Then later, we can say

dirty.getValues()

to get a JSON structure of all the things that we claim have changed. That will get passed to a save script, and all will be well.
{mytabs: { mytab1: { myfield: newfieldvalue } } }

In the general case, the programmer will want to attach onChanged handlers to input fields and just call if(hasChanged) setDirty else setClean.

In the more complicated case, it's still flexible enough that you can do your own custom logic (translate a bunch of listbox widgets into some json and check things). So it makes easy things easy and hard things possible.

We might be able to specify a default kind of helper, like...

onChanged = simple_dirty_checker(original_data,change_tracker);

for the simple cases.

Anyways, that will take a little while to write. But I think I've documented what I want it to do, and it should be awesomeness.

current status

The caching was re-wired successfully on Friday, and the panes are almost functional again. Working on that this morning, and then moving into new-SCRUM land hopefully today. It might be the land of meetings...

Friday, November 16, 2007

Caching stuff

This morning I'm going to get right cracking on RSS caching scheme.
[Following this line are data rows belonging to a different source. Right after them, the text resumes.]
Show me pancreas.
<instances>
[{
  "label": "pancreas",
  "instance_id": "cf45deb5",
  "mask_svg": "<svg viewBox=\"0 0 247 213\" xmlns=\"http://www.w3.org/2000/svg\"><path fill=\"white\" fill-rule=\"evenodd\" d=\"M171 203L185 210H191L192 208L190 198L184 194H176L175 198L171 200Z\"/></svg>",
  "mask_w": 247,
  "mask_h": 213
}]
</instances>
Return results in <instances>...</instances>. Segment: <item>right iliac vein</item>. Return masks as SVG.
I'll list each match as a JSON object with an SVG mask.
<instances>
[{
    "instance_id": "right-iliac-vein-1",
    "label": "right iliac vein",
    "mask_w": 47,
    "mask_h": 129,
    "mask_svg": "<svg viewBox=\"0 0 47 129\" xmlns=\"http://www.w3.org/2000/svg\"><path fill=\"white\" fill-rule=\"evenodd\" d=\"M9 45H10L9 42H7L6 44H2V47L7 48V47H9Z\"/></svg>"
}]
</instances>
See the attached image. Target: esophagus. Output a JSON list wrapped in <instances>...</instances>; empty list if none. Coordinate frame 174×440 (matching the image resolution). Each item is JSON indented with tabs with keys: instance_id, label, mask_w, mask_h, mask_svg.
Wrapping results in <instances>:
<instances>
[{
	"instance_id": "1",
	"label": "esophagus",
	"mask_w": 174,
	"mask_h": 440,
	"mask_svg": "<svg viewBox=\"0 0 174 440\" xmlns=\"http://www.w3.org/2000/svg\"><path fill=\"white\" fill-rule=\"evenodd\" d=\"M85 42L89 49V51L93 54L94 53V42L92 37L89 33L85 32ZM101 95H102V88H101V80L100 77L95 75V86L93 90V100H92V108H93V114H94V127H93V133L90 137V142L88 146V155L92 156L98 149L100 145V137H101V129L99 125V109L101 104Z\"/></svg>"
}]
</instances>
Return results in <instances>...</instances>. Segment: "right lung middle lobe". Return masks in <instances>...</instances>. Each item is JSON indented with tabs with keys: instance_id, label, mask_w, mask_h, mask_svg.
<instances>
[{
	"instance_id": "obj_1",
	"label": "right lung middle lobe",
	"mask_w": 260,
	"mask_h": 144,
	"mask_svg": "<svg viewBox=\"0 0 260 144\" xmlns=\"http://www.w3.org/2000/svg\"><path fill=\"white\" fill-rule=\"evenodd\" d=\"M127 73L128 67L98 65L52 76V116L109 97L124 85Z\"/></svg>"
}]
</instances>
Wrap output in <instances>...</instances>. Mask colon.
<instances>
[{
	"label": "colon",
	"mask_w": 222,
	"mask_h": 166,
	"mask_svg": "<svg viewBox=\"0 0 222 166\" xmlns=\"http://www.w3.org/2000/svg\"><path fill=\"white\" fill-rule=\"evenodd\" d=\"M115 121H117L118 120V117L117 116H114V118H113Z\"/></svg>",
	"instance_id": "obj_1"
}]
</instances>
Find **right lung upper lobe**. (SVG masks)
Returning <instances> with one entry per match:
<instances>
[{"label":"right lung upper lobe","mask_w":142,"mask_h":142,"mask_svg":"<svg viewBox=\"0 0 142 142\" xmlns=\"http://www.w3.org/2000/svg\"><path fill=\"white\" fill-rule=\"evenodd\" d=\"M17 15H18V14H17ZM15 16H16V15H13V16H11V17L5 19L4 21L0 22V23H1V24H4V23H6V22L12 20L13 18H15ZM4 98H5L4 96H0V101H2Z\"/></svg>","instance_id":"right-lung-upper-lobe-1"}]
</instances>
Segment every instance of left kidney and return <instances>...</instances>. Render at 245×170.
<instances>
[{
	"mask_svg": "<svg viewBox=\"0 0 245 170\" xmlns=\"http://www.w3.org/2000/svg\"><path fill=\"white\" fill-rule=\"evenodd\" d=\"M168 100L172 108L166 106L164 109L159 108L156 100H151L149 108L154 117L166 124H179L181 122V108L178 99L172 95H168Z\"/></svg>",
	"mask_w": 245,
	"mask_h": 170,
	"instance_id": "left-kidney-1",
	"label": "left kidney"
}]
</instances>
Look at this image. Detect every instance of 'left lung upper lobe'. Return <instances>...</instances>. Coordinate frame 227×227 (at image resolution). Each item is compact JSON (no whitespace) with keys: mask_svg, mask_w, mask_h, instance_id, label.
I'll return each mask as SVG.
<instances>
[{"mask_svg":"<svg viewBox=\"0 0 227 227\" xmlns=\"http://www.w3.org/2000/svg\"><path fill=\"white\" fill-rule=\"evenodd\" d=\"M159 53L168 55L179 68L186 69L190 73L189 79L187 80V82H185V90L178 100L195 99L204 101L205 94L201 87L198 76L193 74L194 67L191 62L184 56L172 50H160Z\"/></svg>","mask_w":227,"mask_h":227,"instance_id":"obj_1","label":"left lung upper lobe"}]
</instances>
Just put a timestamp on feed objects, figure out how to parse it into a datetime, and see if (interval) has passed. So that should be reasonably quick. The second, slightly more difficult part is develop a json-outputting script that reads a feed based on a url parameter. It might be able to share some code with add_feed, we'll have to see. But the workflow for the control will be:

Get passed in a list of feeds (no items).
Construct the panes, along with a front-displaying pane with some informative text about where to add rss feeds.
The other feeds will be lazy-loading but will NOT use AccordionPane's url feature - on show they will make an XHR request, grab their feed, construct their DOMs (because there's fancy javascript and there's no reason to put more load on the server) from JSON, and be done with it. The cache checks will be done server side, and feeds older than time X (specified in one place, is_feed_expired) will be re-done. A loading page will be shown while the XHR is in progress.

Thursday, November 15, 2007

RSS widget done

So, the RSS widget is up and displaying on the front page. I'm rethinking the caching scheme, though, so it works like this:

When we go to display a feed, we call cache_feed on it. This gives us the feed back, in addition to re-fetching it if it's stale (we'll define stale to be say, older than 10 minutes). We'll also rig it up so that there are no feeds showing off the bat, and they only get loaded if someone tries to look at them (and thus only get recached if someone tries to look at them). This should cut down on overall server load.

refresh_cache got renamed to clean_cache, and it deletes feeds that aren't being subscribed to. It also nixes all the items off of feeds that are stale anyway. This should get called maybe once an hour in a cron job?

Wednesday, November 14, 2007

Working on RSS tools!

I really and truly finished up the rest of the page, so here's the roadmap now.

  • Finish implementing rss control tools
  • stick an accordion pane on the main page for viewing rss feeds
  • set up cs_dojo structure in trunk
  • get Aaron's themes etc. into trunk
  • merge trunk into .rss
  • migrate to dojo 1.0, test for anything that breaks
  • **possibly break new_prefs into seperate files - even just includes would be fine
  • one last trunk merge
  • test, test, test
  • submit!

Tuesday, November 13, 2007

I feel productive this morning

Got "my" export tweaked for Annie Kopish, so yay. Also, figured out that you test perl string equality with eq, not with ==. That's what was making problems in save_general.pcgi. For a DWIM language, that's pretty stupid.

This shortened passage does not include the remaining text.